どこからどう見てもカニにしか見えないこのタラバガニ、生物の分類ではヤドカリの仲間なのだとか。ズワイガニなどカニの仲間は「はさみ脚」1対と「歩脚(ほきゃく)」4対、合わせて10本ありますが、タラバガニは1対が甲らのなかにかくれてしまっているので、脚が8本しかないように見えます。カニ料理のチェーン店の巨大なカニ看板も、よく見ると脚が10本のものと8本のものが。街で見かけたら、脚の数を数えてみては?
タラバガニの甘みとほくほくした歯ごたえのヒミツは、ほかのカニ類よりも多くふくまれる糖質とカルシウム。
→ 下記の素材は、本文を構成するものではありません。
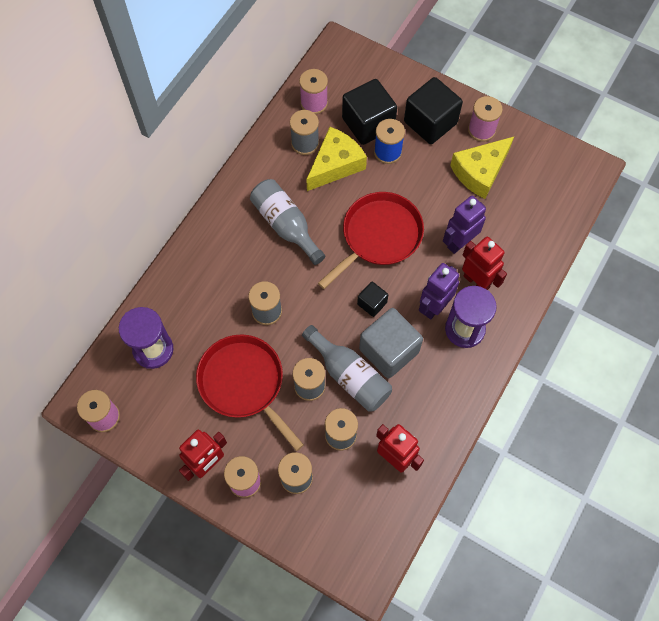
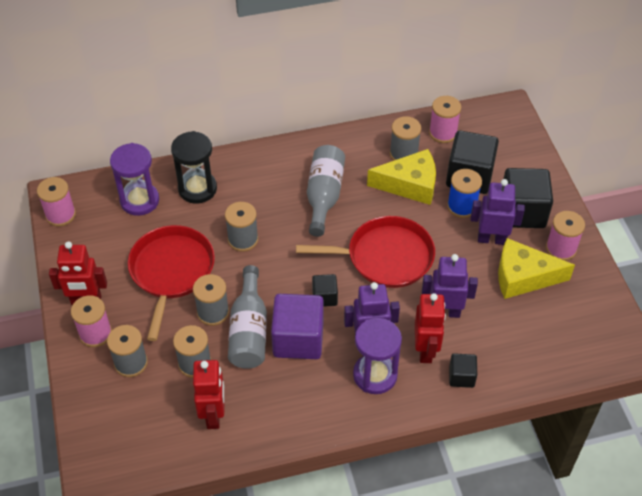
camera: 45 degrees right, 15 degrees down
grey cube [359,308,423,379] -> purple cube [271,294,324,359]
none -> black hourglass [171,131,217,204]
none -> black cube [449,353,477,388]
none -> purple robot [470,179,525,245]

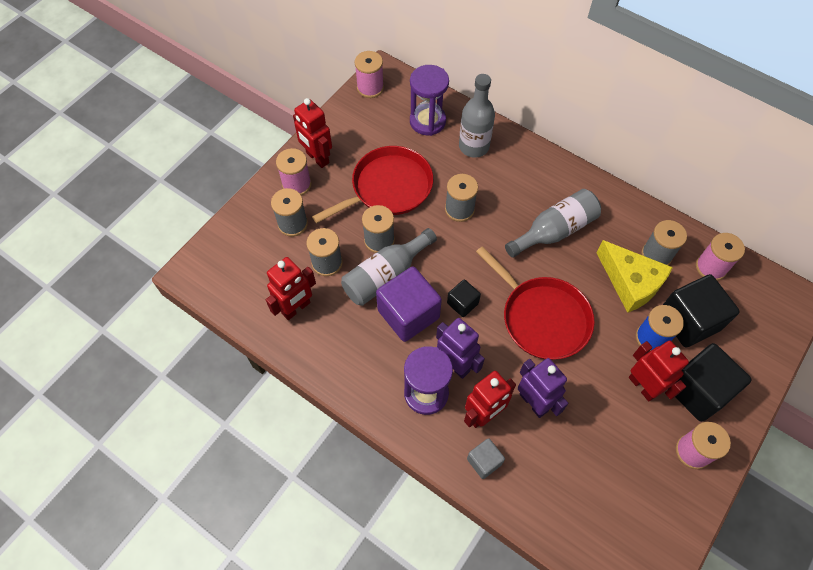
camera: 50 degrees right, 10 degrees up
black hourglass [171,131,217,204] -> grey bottle [459,74,495,158]
black cube [449,353,477,388] -> grey cube [467,438,505,479]
purple robot [470,179,525,245] -> red robot [629,341,689,401]
yellow cheese [498,238,575,299] -> none

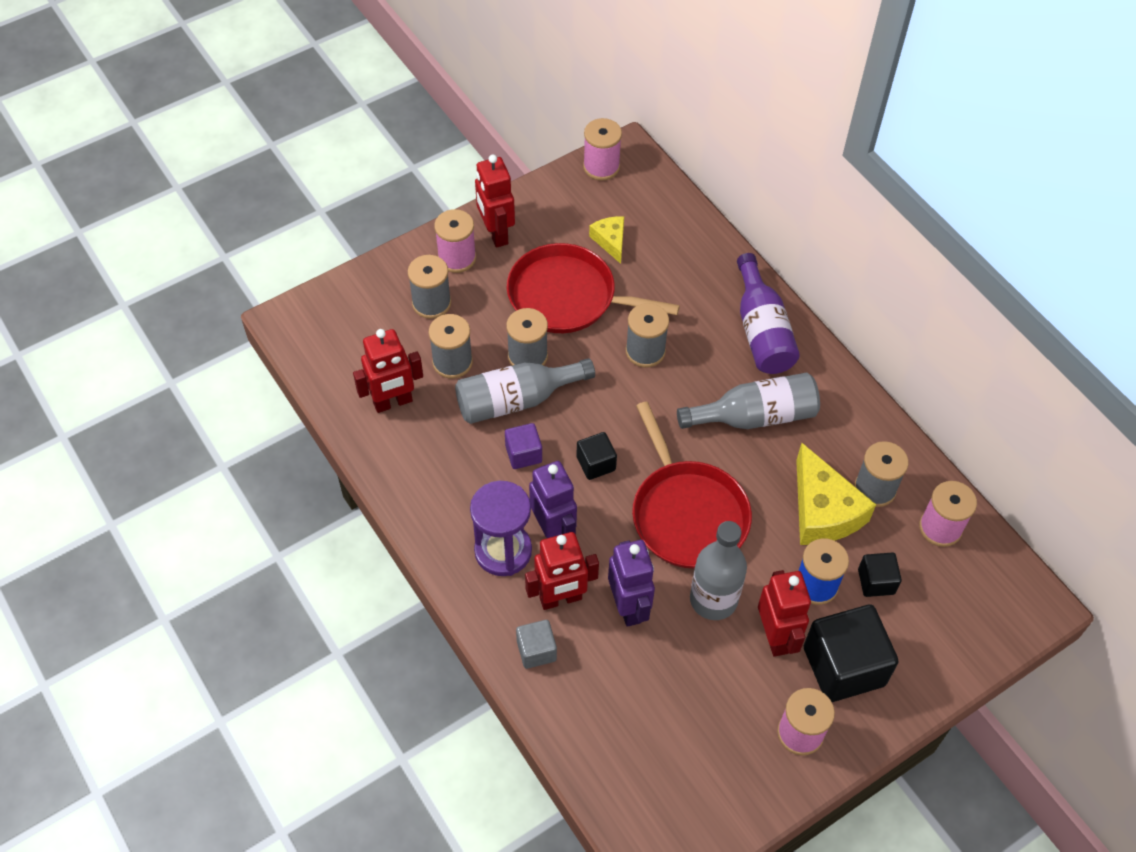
camera: 20 degrees right, 5 degrees down
red pan [312,146,433,223] -> red pan turned 150 degrees counterclockwise [507,243,680,333]
purple cube [376,267,442,342] -> purple cube [505,423,542,469], size x0.51
purple hourglass [410,65,449,136] -> none
grey bottle [459,74,495,158] -> grey bottle moved to [690,521,747,620]
black cube [663,274,740,347] -> black cube [858,552,902,597], size x0.51
none -> yellow cheese [589,216,624,264]
none -> purple bottle [737,253,800,374]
作家の幸田文(こうだあや)は、タラバガニについて書いたエッセイの中で、「うまいということとあまいということは、兄弟みたいにつながっているのだなあ」とその甘みに感じ入っています。このおいしさ人気を反映してか、年末年始のスーパーにはタラバガニが山積みになります。蒸したり、ゆでたり、新鮮なものなら焼きガニにしたり、そのままサシミにしたり、といろいろな食べ方が楽しめます。
タラバガニの「タラバ」は漢字では「鱈場」。「タラの漁場」でとれるカニということで、この名がつきました。日本人とタラバガニのつきあいは意外と浅いようで、明治時代、仕事をなまけていたタラ漁の漁船員が網を海底までおろしてしまい、あわてて引き上げたところかかっていたのがタラバガニだった、というのが、タラバガニ漁の始まりとか。「棚からぼたもち」ならぬ「タラからぼたもち」、といったところでしょうか。
サラダの具などでおなじみの「カニ風味かまぼこ」、略して「カニカマ」は、タラの一種、スケトウダラが原材料。カニは入っていなくても手軽にカニの食感を楽しめる、カニ好きにはうれしい商品です。カップラーメン同様、日本生まれの世界的ヒット商品であるこのカニカマ、近ごろでは本物のタラバにもひけをとらない「高級品」も登場しているといいますから、目かくしして本物と食べくらべしてみるのも面白いかも。